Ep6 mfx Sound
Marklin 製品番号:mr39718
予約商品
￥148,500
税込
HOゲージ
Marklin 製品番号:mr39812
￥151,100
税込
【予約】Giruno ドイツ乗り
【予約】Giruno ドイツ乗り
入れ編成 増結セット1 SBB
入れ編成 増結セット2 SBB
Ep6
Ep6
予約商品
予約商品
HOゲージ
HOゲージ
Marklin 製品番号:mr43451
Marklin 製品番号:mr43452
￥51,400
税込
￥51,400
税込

*-*-*

WHAT IS EXPECTED. Return every line of text in the items above as a JSON list of strings, one string per line, skipping blank lines.

OUTPUT FOR THIS TASK.
[
  "Ep6 mfx Sound",
  "Marklin 製品番号:mr39718",
  "予約商品",
  "￥148,500",
  "税込",
  "HOゲージ",
  "Marklin 製品番号:mr39812",
  "￥151,100",
  "税込",
  "【予約】Giruno ドイツ乗り",
  "【予約】Giruno ドイツ乗り",
  "入れ編成 増結セット1 SBB",
  "入れ編成 増結セット2 SBB",
  "Ep6",
  "Ep6",
  "予約商品",
  "予約商品",
  "HOゲージ",
  "HOゲージ",
  "Marklin 製品番号:mr43451",
  "Marklin 製品番号:mr43452",
  "￥51,400",
  "税込",
  "￥51,400",
  "税込"
]